こうして愛おしくて仕方ないのも優しくしてあげたいというのも、もしかしたら全部全部エゴで、利己心の顕れなのだと思えば、フランスはとてつもなく醜い存在だ。それに気づかない周りが愚かなのではなく、きっと、気づかせない自分が狡猾なのだ。それくらい言われなくても知ってるさ。

「坊ちゃん」

愛してるよ。
血反吐を吐きそうなくらい汚い自分が、とろけるような声でイギリスに囁くのを、フランスはどこか他人事のように聞いていた。こんな傲慢な感情は、愛じゃない。愛されたいから愛するなんて、そんなの馬鹿げている。
そう思うのに、フランスはイギリスを"愛する"ことをやめられない。

「…フランス」

イギリスが呼ぶからフランスは顔を上げた。イギリスの声はフランスとは正反対で、乾いてなどいない。それだけで自分も満たされた気になるのだから、フランスはなんだか自分が酷く情けなかった。
そんなことをおくびにも出さず、フランスは首を傾げてイギリスの頬にキスを送る。

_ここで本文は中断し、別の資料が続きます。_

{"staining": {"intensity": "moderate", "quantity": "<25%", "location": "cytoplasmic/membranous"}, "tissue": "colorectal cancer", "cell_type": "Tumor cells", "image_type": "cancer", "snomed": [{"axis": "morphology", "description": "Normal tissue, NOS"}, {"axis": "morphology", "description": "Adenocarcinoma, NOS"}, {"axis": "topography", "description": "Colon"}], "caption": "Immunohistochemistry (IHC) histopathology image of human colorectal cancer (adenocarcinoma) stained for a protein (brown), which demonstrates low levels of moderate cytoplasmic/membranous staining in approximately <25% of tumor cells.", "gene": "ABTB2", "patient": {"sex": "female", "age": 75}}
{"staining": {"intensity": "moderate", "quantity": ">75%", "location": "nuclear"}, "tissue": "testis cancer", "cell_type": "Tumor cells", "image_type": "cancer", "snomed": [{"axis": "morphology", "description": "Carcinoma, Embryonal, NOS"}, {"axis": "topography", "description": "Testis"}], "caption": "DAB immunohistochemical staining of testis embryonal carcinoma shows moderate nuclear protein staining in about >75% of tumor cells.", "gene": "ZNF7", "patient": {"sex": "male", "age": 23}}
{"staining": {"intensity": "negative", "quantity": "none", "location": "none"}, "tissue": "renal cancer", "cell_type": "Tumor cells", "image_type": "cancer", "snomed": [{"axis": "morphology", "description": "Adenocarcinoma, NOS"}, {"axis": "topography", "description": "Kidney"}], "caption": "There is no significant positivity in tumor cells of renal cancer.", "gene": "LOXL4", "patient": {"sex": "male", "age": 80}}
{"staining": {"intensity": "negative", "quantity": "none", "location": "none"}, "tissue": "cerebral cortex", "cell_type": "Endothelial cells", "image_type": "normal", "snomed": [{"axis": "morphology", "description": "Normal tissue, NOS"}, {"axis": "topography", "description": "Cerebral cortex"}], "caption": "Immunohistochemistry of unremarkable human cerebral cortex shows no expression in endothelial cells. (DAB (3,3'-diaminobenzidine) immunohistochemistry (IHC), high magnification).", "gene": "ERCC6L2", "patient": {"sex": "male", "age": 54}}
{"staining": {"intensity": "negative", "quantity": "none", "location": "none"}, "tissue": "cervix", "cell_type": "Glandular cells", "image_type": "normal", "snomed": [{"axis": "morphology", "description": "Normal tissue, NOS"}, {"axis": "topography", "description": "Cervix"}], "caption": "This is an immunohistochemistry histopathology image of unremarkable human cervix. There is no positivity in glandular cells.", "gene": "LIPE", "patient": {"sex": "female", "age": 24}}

何、なんだい、俺の愛おしい人。
そんなフランスにイギリスはぎゅっと唇を噛み、泣きそうに顔を歪めた。
フランス、フラン、俺は、知ってる。

「お前は嘘つきだ」

嘘つき、とイギリスはもう一度言って、涙の溜まった目をフランスに向ける。
フランスは何も反論出来なかった。する必要もないのだろうと思った。
だからフランスは代わりに、イギリスを抱きしめる。ごめん、ごめんな。
謝った瞬間に、イギリスのエメラルドの瞳から、ぼたりと悲しみの雫が落ちた。

泣かれたくないのにイギリスが泣くのは、きっとフランスが泣いているからだった。